UIT TE VOEREN OPDRACHTEN:
a – Beantwoord de volgende vragen over het fragment over het regentschap:
(i) Welk jaar heeft de Prins van Oranje niet vervuld in het geval dat artikel 44 beschrijft?
(ii) In handen van wie legt de Regent de eed of belofte af?
(iii) Wat zal de Regent volgens de eed steeds onderhouden en handhaven?
b – Geef voor elke bewering aan of ze klopt met het fragment over het regentschap, en citeer de woorden die de doorslag geven.
(i) De Regent legt de eed af in handen van de Koning.
(ii) Volgens artikel 44 loopt de voorziening in het regentschap zolang de Koning niet in staat is de regering waar te nemen.
(iii) De eed wordt afgelegd in een zitting van alleen één Kamer der Staten-Generaal.
c – Werk een deel van het fragment over het regentschap bij: begin bij de woorden "44. Wanneer de" en stop na "niet heeft vervuld.". Vervang daarin "Prins van Oranje" door "Kroonprins".

AANGELEVERD FRAGMENT:
---
44. Wanneer de Prins van Oranje zijn achttiende jaar niet heeft vervuld, wordt in het regentschap, gelijk in artt. 40 en 41 is bepaald, voorzien voor zoolang de Koning tot het waarnemen der regering buiten staat blijft, en de Prins van Oranje zijn achttiende jaar niet heeft vervuld.

45. De Regent legt, in eene vereenigde zitting van de beide Kamers der Staten-Generaal, in handen van den voorzitter den volgenden eed of belofte af:

» Ik zweer (beloof) trouw aan den Koning ; ik zweer
» (beloof), dat ik in de waarneming van het koninklijk
» gezag, zoolang de Koning minderjarig is (zoolang de
" Koning buiten staat blijft de regering waar te nemen),
» de Grondwet van het Rijk steeds zal onderhouden en
» handhaven.
» Ik zweer (beloof), dat ik de onafhankelijkheid en
» het grondgebied des Rijks met al mijn vermogen zal
» verdedigen en bewaren ; dat ik de algemeene en
» bijzondere vrijheid, en de regten van alle des Konings
» onderdanen, en van elk hunner zal beschermen, en
»tot instandhouding en bevordering van de algemeene
»en bijzondere welvaart alle middelen aanwenden,
» welke de wetten ter mijner beschikking stellen, gelijk
» een goed en getrouw Regent schuldig is te doen.
---
AANGELEVERDE GEGEVENS:
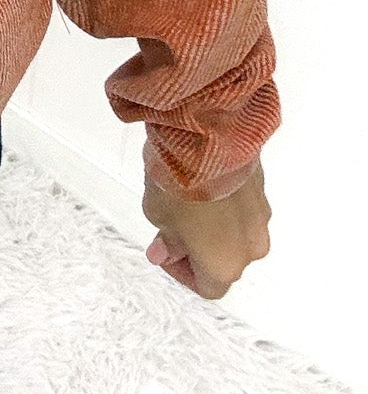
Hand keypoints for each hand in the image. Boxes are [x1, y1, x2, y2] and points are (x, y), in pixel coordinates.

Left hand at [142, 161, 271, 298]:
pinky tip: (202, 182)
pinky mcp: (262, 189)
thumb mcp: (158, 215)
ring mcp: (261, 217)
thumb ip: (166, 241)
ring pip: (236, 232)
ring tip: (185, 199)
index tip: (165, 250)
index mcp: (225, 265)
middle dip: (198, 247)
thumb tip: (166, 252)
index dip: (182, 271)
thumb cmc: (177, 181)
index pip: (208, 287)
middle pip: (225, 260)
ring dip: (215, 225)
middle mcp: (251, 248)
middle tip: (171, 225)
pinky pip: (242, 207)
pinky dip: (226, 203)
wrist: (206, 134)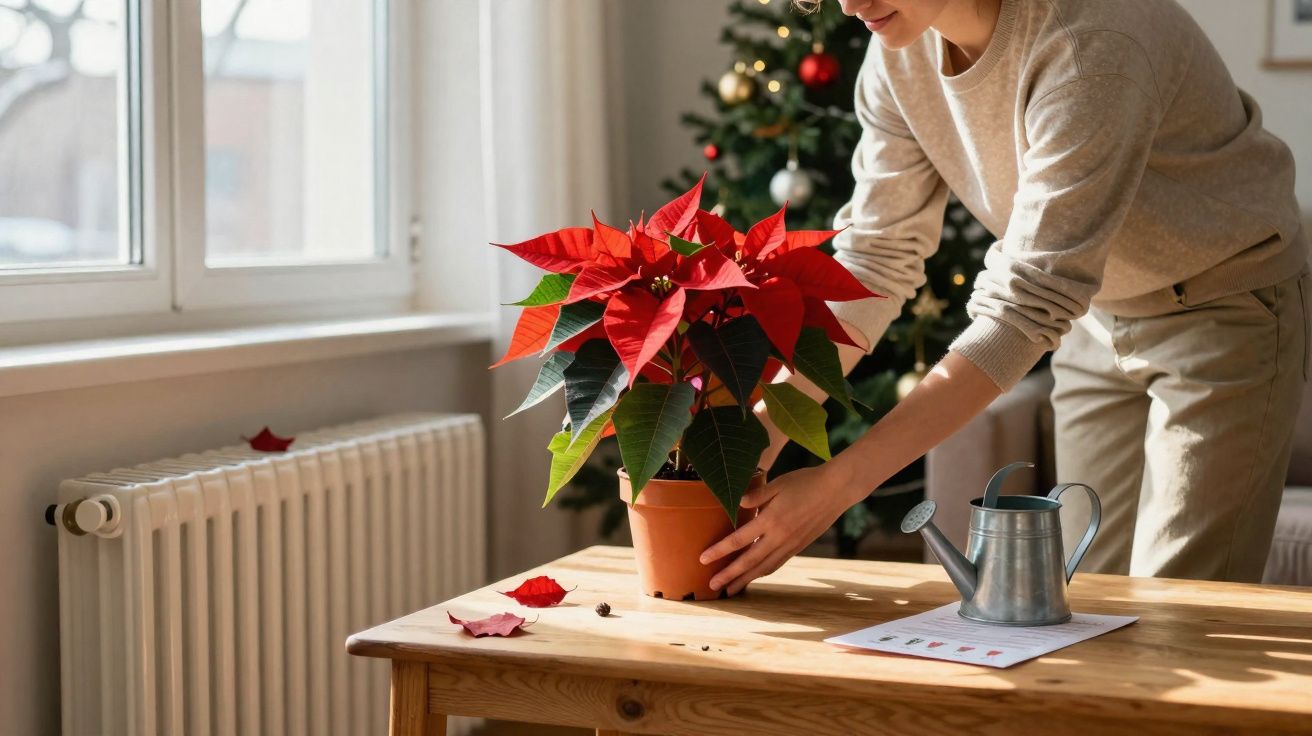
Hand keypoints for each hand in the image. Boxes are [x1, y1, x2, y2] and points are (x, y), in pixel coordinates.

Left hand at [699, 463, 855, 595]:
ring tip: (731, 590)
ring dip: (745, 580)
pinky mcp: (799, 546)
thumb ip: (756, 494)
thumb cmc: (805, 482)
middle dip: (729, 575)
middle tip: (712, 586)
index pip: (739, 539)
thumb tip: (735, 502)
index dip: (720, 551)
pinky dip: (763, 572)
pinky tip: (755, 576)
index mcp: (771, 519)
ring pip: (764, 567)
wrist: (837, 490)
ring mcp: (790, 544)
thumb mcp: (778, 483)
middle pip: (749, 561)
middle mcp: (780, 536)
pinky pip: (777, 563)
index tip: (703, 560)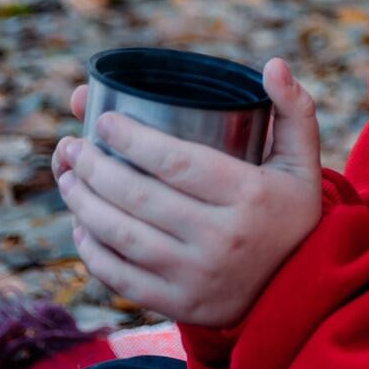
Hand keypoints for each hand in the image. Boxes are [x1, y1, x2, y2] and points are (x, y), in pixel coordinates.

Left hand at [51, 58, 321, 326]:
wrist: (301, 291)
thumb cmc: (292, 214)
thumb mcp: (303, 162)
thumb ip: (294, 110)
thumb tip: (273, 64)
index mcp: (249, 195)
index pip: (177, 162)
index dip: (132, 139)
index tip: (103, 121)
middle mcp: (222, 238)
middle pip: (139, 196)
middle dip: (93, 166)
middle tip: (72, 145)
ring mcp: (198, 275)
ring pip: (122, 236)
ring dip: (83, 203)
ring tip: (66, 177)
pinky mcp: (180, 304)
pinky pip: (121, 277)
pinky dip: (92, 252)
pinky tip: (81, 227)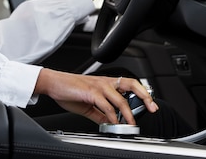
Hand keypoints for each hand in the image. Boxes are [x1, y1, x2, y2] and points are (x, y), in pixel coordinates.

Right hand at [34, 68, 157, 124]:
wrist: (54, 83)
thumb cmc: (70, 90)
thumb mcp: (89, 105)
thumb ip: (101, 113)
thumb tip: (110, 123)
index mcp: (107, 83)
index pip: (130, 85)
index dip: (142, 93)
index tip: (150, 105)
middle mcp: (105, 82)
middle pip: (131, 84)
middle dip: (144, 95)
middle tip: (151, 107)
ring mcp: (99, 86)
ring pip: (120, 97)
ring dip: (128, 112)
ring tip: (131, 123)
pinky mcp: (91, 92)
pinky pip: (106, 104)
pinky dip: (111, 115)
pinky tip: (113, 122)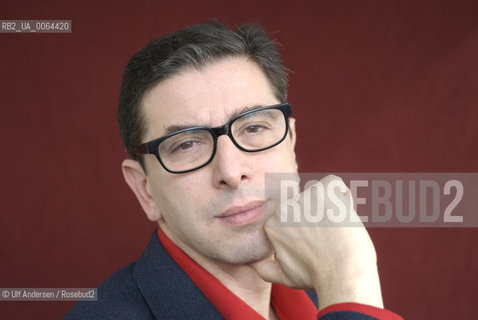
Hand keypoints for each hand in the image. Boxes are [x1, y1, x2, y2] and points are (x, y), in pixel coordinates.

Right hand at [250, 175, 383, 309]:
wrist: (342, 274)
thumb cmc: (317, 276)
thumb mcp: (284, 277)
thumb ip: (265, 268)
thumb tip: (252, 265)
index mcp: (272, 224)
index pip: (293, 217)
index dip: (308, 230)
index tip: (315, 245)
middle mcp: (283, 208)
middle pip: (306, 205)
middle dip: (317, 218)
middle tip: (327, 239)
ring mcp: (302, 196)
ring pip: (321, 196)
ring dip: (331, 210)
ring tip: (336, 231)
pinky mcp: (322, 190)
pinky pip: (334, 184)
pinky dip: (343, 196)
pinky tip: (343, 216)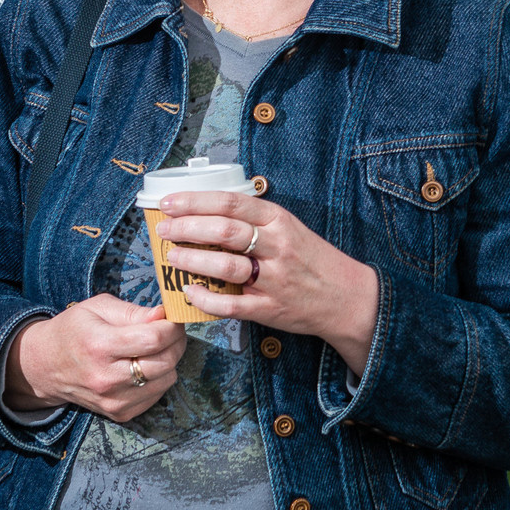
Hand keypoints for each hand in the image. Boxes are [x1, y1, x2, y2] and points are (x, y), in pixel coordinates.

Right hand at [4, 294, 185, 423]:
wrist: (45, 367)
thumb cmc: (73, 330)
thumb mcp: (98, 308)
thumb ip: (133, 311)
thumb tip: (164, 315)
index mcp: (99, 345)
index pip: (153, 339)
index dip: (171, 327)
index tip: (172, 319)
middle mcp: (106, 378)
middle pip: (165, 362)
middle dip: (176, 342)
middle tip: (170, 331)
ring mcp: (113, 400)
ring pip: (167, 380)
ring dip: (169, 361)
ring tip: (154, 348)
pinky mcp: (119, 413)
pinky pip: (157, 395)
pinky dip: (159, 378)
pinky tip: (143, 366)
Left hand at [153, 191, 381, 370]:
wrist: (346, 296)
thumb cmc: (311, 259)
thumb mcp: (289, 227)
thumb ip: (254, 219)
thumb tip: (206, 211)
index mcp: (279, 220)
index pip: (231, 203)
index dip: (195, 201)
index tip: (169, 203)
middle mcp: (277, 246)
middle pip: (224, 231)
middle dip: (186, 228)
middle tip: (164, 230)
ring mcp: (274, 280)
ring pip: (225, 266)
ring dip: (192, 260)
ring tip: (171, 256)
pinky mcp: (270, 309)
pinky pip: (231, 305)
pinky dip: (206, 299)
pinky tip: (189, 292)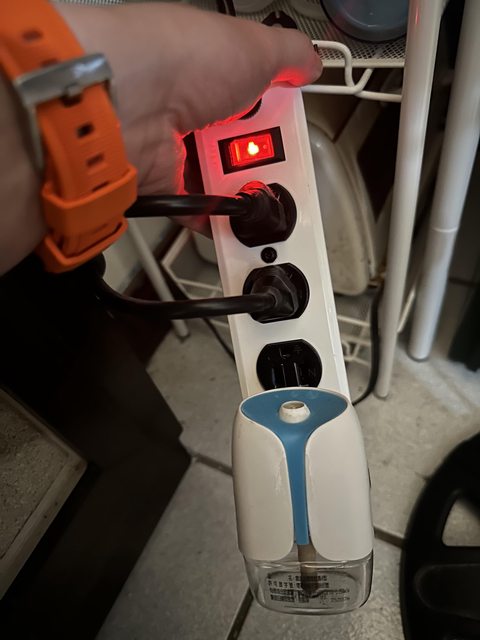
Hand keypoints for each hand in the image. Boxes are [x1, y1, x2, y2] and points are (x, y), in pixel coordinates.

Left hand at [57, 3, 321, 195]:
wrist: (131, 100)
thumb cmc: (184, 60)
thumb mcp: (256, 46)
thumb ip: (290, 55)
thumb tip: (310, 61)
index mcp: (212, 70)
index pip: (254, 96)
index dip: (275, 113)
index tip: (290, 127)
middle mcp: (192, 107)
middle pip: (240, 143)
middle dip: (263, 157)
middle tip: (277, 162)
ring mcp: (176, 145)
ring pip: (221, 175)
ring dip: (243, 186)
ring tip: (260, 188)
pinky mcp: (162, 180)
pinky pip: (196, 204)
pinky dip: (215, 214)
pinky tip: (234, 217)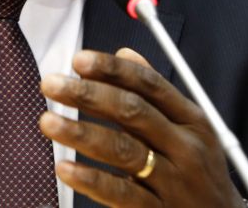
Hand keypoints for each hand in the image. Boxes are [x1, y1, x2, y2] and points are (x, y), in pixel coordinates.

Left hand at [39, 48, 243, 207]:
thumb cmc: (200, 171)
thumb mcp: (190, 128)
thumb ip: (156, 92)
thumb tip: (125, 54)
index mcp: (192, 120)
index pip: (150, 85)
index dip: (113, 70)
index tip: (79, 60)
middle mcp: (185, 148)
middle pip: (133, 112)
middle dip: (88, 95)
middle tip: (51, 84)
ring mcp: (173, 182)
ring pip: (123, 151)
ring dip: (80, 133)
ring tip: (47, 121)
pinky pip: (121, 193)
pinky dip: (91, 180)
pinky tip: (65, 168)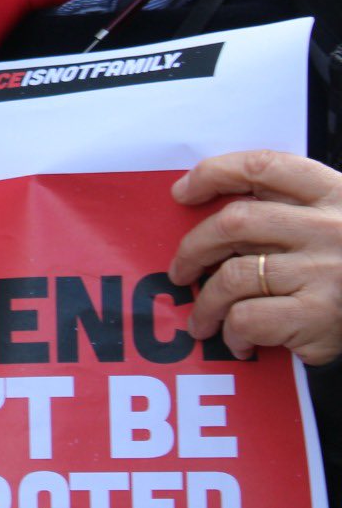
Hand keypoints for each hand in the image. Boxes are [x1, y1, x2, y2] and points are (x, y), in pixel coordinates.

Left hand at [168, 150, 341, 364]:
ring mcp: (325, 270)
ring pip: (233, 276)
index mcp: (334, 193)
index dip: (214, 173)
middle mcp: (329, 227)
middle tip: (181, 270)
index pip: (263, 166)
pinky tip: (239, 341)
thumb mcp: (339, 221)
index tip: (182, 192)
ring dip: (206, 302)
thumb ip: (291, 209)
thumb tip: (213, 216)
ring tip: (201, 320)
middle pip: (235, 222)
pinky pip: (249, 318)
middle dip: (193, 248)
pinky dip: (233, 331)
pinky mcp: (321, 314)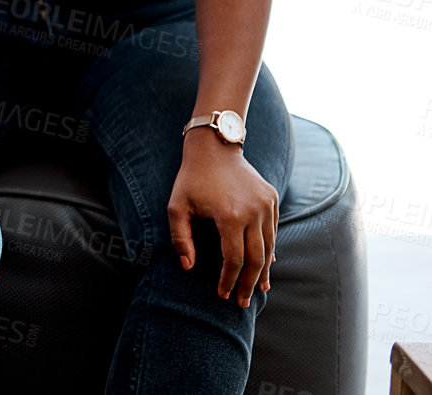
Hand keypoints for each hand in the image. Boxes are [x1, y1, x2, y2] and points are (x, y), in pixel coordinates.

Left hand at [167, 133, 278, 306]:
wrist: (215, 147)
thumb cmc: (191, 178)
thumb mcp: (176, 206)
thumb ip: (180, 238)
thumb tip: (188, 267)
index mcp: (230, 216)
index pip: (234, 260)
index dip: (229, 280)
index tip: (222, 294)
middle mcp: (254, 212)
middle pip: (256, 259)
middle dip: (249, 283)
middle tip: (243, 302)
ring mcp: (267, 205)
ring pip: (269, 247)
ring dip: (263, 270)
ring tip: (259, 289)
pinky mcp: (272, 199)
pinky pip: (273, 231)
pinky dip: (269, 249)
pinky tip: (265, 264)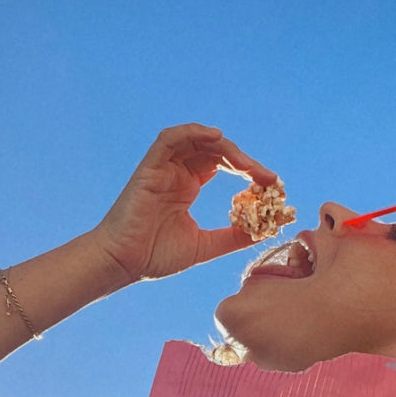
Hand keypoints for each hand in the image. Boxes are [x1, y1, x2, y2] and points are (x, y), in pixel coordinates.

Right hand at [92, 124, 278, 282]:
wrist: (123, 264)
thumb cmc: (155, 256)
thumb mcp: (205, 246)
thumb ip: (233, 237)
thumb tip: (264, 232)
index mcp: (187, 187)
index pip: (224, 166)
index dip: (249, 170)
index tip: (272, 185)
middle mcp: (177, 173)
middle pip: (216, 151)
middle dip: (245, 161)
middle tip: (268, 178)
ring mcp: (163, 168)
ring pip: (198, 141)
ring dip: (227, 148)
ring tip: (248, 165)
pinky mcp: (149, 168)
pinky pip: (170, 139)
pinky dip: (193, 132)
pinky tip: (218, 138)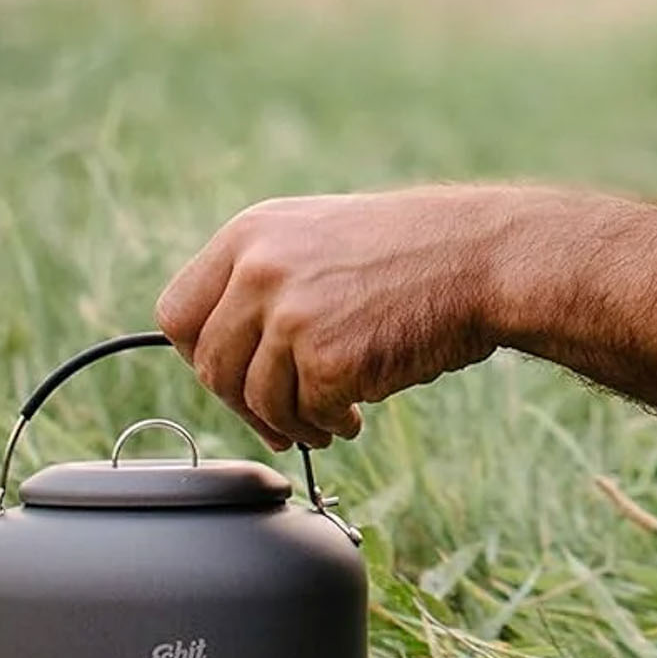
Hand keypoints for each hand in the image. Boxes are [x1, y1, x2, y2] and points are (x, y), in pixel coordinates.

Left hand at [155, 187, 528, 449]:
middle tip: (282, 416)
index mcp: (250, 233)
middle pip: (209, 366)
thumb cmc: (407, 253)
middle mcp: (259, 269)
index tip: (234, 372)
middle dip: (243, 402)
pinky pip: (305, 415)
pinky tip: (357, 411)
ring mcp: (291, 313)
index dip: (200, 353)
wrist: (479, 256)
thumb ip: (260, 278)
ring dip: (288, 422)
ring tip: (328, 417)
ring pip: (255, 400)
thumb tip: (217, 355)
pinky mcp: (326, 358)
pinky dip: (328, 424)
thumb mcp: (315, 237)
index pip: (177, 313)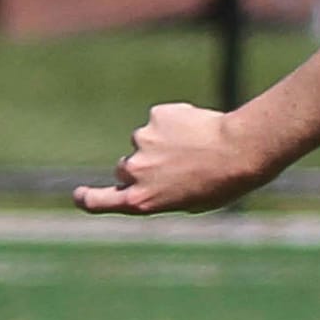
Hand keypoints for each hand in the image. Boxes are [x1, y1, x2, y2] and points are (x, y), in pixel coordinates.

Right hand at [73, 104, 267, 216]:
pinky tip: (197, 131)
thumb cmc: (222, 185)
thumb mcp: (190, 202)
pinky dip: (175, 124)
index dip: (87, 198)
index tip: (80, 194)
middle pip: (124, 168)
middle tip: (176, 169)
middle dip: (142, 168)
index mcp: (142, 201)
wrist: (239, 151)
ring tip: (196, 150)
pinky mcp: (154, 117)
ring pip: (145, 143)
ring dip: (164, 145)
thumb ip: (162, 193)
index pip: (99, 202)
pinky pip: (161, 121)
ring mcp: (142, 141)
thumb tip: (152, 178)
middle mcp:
---
ANTWOORDEN:
a –
(i) Zijn achttiende jaar.
(ii) In handen van de voorzitter.
(iii) De Grondwet van het Rijk.

b –
(i) Nee: "in handen van den voorzitter den volgenden eed of belofte af".
(ii) Ja: "voor zoolang de Koning tot het waarnemen der regering buiten staat blijft".
(iii) Nee: "in eene vereenigde zitting van de beide Kamers der Staten-Generaal".

c –
44. Wanneer de Kroonprins zijn achttiende jaar niet heeft vervuld, wordt in het regentschap, gelijk in artt. 40 en 41 is bepaald, voorzien voor zoolang de Koning tot het waarnemen der regering buiten staat blijft, en de Kroonprins zijn achttiende jaar niet heeft vervuld.